48 hour game jam

Manu turkeyman at gmail.com
Wed Oct 17 04:57:58 PDT 2012


On 17 October 2012 09:35, Jacob Carlborg <doob at me.com> wrote:

> On 2012-10-16 19:57, Ethan wrote:
>
>> I'm just going to throw it out there that you don't actually need to
>> touch Objective-C at all. Cocoa/Foundation/all those Objective-C
>> interfaces sit on top of something known as Core Foundation, which are C
>> APIs. The pointers used by Core Foundation can generally be used as
>> Objective-C objects of the same type as well.
>>
>
> That's not entirely correct. Most of the types in Core Foundation are a
> toll free bridge to the corresponding Objective-C types in the Foundation
> framework. But all the GUI related classes, i.e. AppKit, are not available
> in the same way.
>
>
>  It would be handy to have a D binding to all the Core- libraries on OSX.
>> I might do that myself when I get my Mac if such a binding doesn't
>> already exist. The book should be equally applicable for iOS as well,
>> but last time I was in iOS land I was still a newbie to the whole OSX
>> programming thing.
>>
>
> If you're going to write GUI applications on Mac OS X you need to interact
> with the Objective-C frameworks.
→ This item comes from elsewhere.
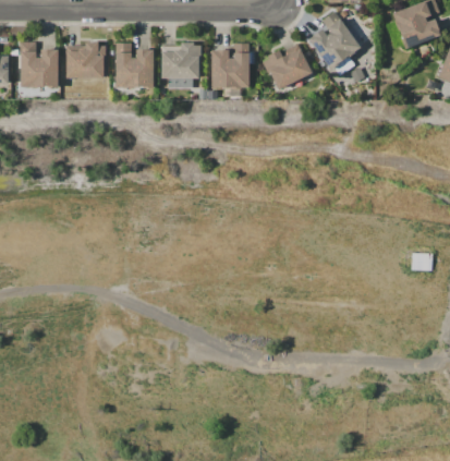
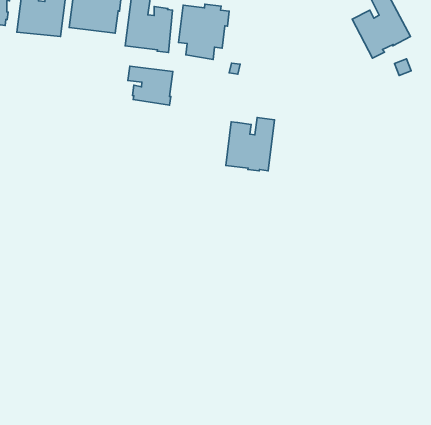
building: [211,44,248,89] -> [226,118,275,171]
building: [263,45,312,89] -> none
building: none -> [128,66,173,105]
The reason for this is that, as stated
> above, AppKit is only available from Objective-C and you really need to be
> able to create your own Objective-C classes and subclasses.
>
> There are two ways to interact with Objective-C
>
> * Create an Objective-C/D bridge
> * Make D binary compilable with Objective-C
>
> The Objective-C/D bridge would use the Objective-C runtime functions
> defined in C to interact with Objective-C. Every time an object is passed
> over the bridge it needs to be encapsulated or de-encapsulated. Another
> problem is the code/template bloat. A Hello World application will be
> around 60MB in size. This has already been done:
>
> http://www.dsource.org/**projects/dstep<http://www.dsource.org/projects/dstep>
>
> The other approach would be to make D binary compaitable with Objective-C,
> that is, provide extern (Objective-C) declarations. This would generate
> basically the same code as the Objective-C compiler would, but with the
> nice syntax of D instead of the horrible syntax that Objective-C is. This
> would also allow you do create bindings to Objective-C classes, methods and
> functions just as with C.
>
> The problem with this approach, it's a lot of work to modify the compiler.
> But that has already been done as well:
>
> http://michelf.ca/projects/d-**objc/ <http://michelf.ca/projects/d-objc/>
>
> This fork of DMD isn't ready yet (there's an alpha available) and there
> hasn't been any changes made in over a year. If I recall correctly, Michel
> Fortin said he hasn't got the time now to work on this. It also the problem
> with always playing catchup with the upstream version of DMD.


It occurred to me last night, I think almost all the work to get OSX
running is actually already done in the iPhone drivers. You might be better
off to copy the iPhone files, and adapt that to OSX. Ethan seems to think
iPhone and OSX are almost identical.